[RECORDED INFORMATION]
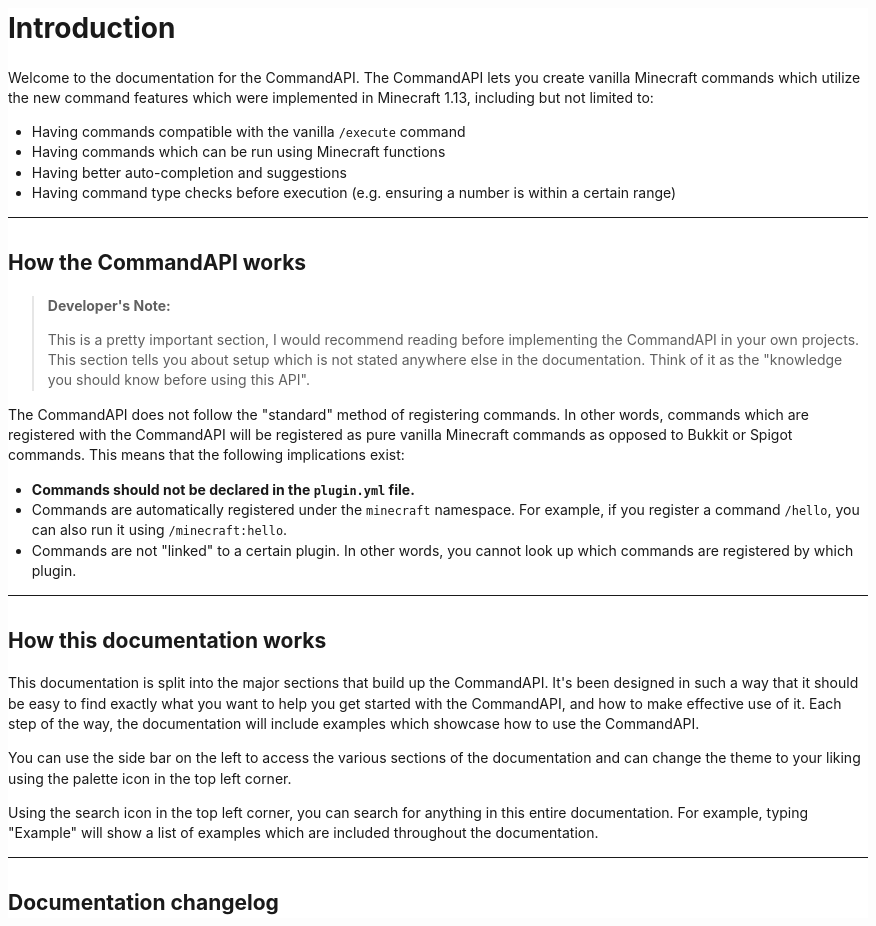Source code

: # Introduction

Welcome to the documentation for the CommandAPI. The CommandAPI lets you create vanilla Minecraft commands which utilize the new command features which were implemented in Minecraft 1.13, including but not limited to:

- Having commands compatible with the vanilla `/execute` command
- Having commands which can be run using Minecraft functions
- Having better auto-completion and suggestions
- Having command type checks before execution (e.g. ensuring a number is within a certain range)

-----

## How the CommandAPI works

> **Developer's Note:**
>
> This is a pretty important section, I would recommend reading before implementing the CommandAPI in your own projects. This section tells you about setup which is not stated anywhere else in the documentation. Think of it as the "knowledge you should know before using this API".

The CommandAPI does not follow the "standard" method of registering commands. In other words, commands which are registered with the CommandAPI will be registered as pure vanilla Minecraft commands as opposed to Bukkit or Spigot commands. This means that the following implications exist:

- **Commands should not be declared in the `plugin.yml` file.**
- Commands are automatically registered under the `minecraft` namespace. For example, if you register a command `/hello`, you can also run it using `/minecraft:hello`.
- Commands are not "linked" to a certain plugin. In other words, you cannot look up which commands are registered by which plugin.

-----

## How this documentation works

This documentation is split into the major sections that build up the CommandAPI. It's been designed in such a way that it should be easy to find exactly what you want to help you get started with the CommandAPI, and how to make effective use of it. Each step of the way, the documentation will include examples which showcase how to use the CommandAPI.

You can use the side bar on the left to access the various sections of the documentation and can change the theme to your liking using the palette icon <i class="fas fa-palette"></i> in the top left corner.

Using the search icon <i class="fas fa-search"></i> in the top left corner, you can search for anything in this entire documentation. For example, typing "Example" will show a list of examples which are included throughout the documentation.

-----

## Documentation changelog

[DESCRIPTION OF THE TASK] Reproduce only the lines from the first line of the entries through the line containing "- Having commands compatible", exactly and with both ends kept. Omit the pictures.

[ANSWER BOX]
Source code

: # Introduction

Welcome to the documentation for the CommandAPI. The CommandAPI lets you create vanilla Minecraft commands which utilize the new command features which were implemented in Minecraft 1.13, including but not limited to:

- Having commands compatible with the vanilla `/execute` command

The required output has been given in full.